- A long, hot summer
- Digging a pit, lining the bottom with something, like cardboard, and refilling with loose soil
- Cover the small shoots with netting so birds don't pull them out of the ground
- Burying rocks in the soil, helps keeps the soil temperature up
- Lifting the vines so they don't put down more little roots.
|A bucket load of kumara|
Last year I tried growing kumara.
I dug a pit, put some cardboard at the bottom and shovelled the dirt back on top.
I put the in shoots, purchased from the garden shop down the road, but I didn't cover them with netting and the birds pulled them all out of the ground.
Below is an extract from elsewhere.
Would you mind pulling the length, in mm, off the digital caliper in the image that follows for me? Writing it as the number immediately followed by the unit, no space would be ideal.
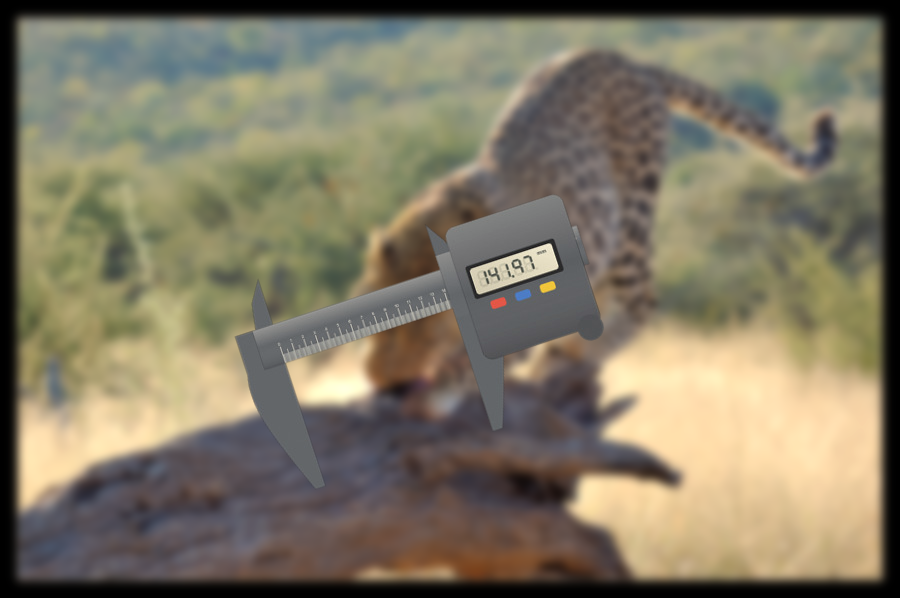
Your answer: 141.97mm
I bought a second lot and planted them - with the moon and in a hook shape. But they only produced teeny weeny kumara that were not worth anything
This year I chose a more sunny position.
I dug a pit, lined the bottom with cardboard.
I planted shoots from the garden shop.
I covered them with netting.
I pushed some large stones into the top of the mound of earth to help retain heat in the soil.
It was a hot summer and I regularly watered the patch.
The vines grew very well. I pulled them up as they stretched along the ground to keep them from putting down more roots.
Working out the best time to harvest was tricky. Some information suggests when the leaves turn yellow and others before this.
We harvested in late March.
I have only been planting a small plot as an experimental bed. It was like an archaeological dig, following the vines down under ground to the tubers and bringing them out undamaged. It is easy to break the vines off from the tubers and then locating the tuber can be difficult so the gentle scrapping and loosening the soil and tubers with my hands helped to get all the tubers.
One of the bigger kumara I found was after I thought the pit was empty and was forking through the soil one last time. There it was a massive kumara.
All up from plants we harvested 4.5kg of kumara.
At the time kumara were selling for $7.50/kilo.